Holiness, as living in the truth, is required if we are to fulfill our mission in the world for which we have been created and for which we have been sent. We are sent not as the one we should be, or would prefer to be, or who would be more acceptable and significant. It is only the one whom God has created and called who can fulfill the mission he or she has been given. The good news is that if we are awake, our lives are always revealing to us the Divine directives of our call. To discern with a “renewed mind” formed by the word of God is to recognize and realize these directives for our ongoing formation in all that happens to us, in all the persons, events, and things that are potential “graces” for us. But this requires of us a purification of our hearts and our desires. As Jesus, we must come to do only what we see the Father doing. We must desire above all else that our life take form in accord with God’s will for us. We do this by being, in the words of the liturgy: “Taught by our Savior’s commands and formed by the word of God.?

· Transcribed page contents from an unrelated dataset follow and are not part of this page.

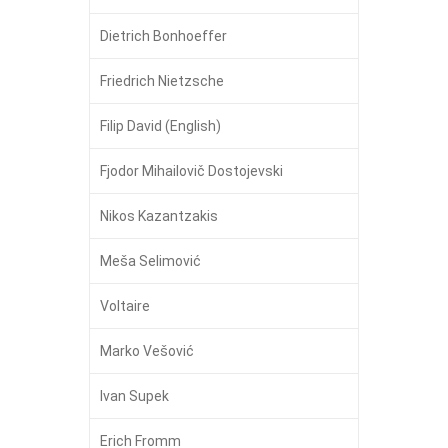
Dietrich Bonhoeffer
Friedrich Nietzsche
Filip David (English)
Fjodor Mihailovič Dostojevski
Nikos Kazantzakis
Meša Selimović
Voltaire
Marko Vešović
Ivan Supek
Erich Fromm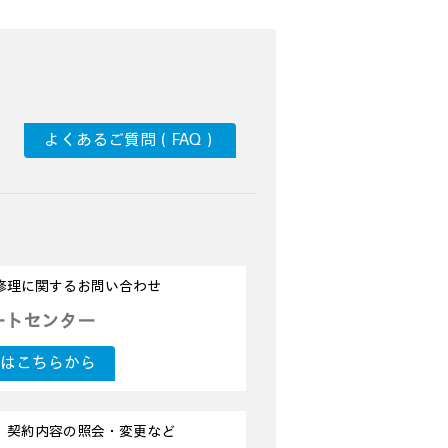
よくあるご質問（FAQ）
修理に関するお問い合わせ
ートセンター
はこちらから
の登録、契約内容の照会・変更など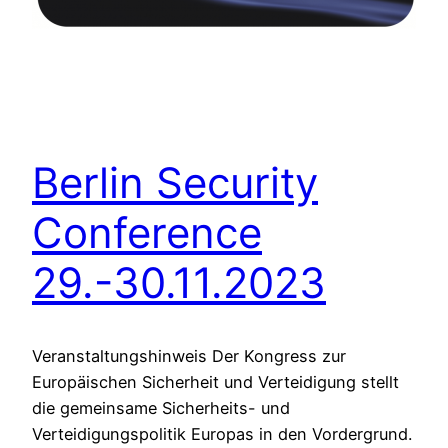
Berlin Security
Conference
29.-30.11.2023
Veranstaltungshinweis Der Kongress zur
Europäischen Sicherheit und Verteidigung stellt
die gemeinsame Sicherheits- und
Verteidigungspolitik Europas in den Vordergrund.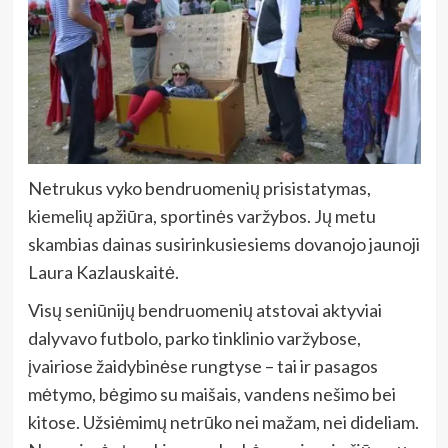
Netrukus vyko bendruomenių prisistatymas,
kiemelių apžiūra, sportinės varžybos. Jų metu
skambias dainas susirinkusiesiems dovanojo jaunoji
Laura Kazlauskaitė.
Visų seniūnijų bendruomenių atstovai aktyviai
dalyvavo futbolo, parko tinklinio varžybose,
įvairiose žaidybinėse rungtyse – tai ir pasagos
mėtymo, bėgimo su maišais, vandens nešimo bei
kitose. Užsiėmimų netrūko nei mažam, nei dideliam.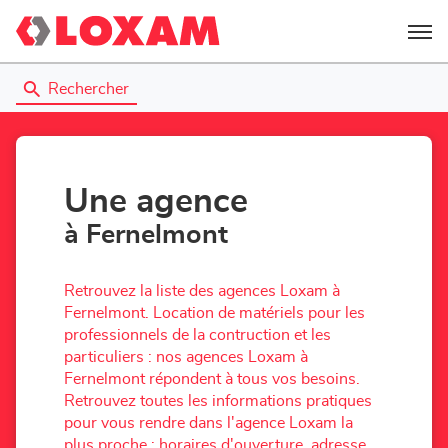
Menu
Rechercher
Une agence
à Fernelmont
Retrouvez la liste des agences Loxam à
Fernelmont. Location de matériels pour les
professionnels de la contruction et les
particuliers : nos agences Loxam à
Fernelmont répondent à tous vos besoins.
Retrouvez toutes les informations pratiques
pour vous rendre dans l'agence Loxam la
plus proche : horaires d'ouverture, adresse,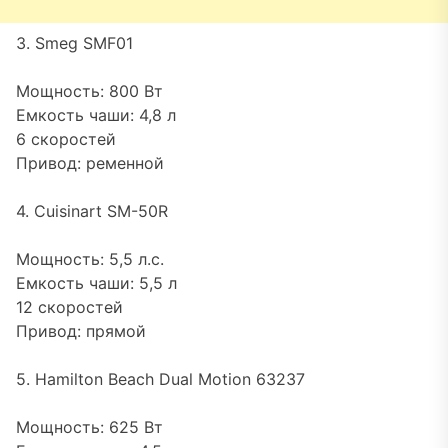
3. Smeg SMF01
Мощность: 800 Вт
Емкость чаши: 4,8 л
6 скоростей
Привод: ременной
4. Cuisinart SM-50R
Мощность: 5,5 л.с.
Емкость чаши: 5,5 л
12 скоростей
Привод: прямой
5. Hamilton Beach Dual Motion 63237
Мощность: 625 Вт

“If you continue in my word, you are truly my disciples; and you will know the truth, and the truth will make you free.” (John 8: 31-2) To abide in the word is the way to know the truth. To do this, however, we must first be willing to give up the designs of our own superegos. To live in the truth requires that we live detached from our own demands about our lives and our own likes and dislikes about the person God has created. It means living our lives and, as best we can from moment to moment, giving “the little that we have.? As we give away what we have and who we are, we receive in turn from God the gift of the way we are to go. This may sometimes feel to us, conformed as we are to this world, to be wasting our lives. Perhaps, however, the truth lies in the way of the poor widow who is realizing the kingdom as she spends all that she has without anyone but Jesus to notice.

There follows the third point, which concerns the living essential being in which we are one with God above and beyond all exercise of love in a state of eternal enjoyment—that is, above works and virtues in a state of blessed emptiness, and above union with God in unity, where no one can work except God alone. God’s work is  his very self  and his nature, and in his works we are empty and transformed, becoming one with him in his love. . . . There we have no demands or desires and we neither give nor take. There there is only a blessed and empty being, the crown and essential reward of all  holiness and all virtue.

But when we are embraced and enveloped by the Father and the Son in the unity of the Holy Spirit above all exercises of love, then we are all one, just as Christ, both God and a human being is one with the Father in their fathomless mutual love. In this same love we are all brought to perfection in a single state of eternal enjoyment, that is, in a blessed and empty being which is incomprehensible to all creatures.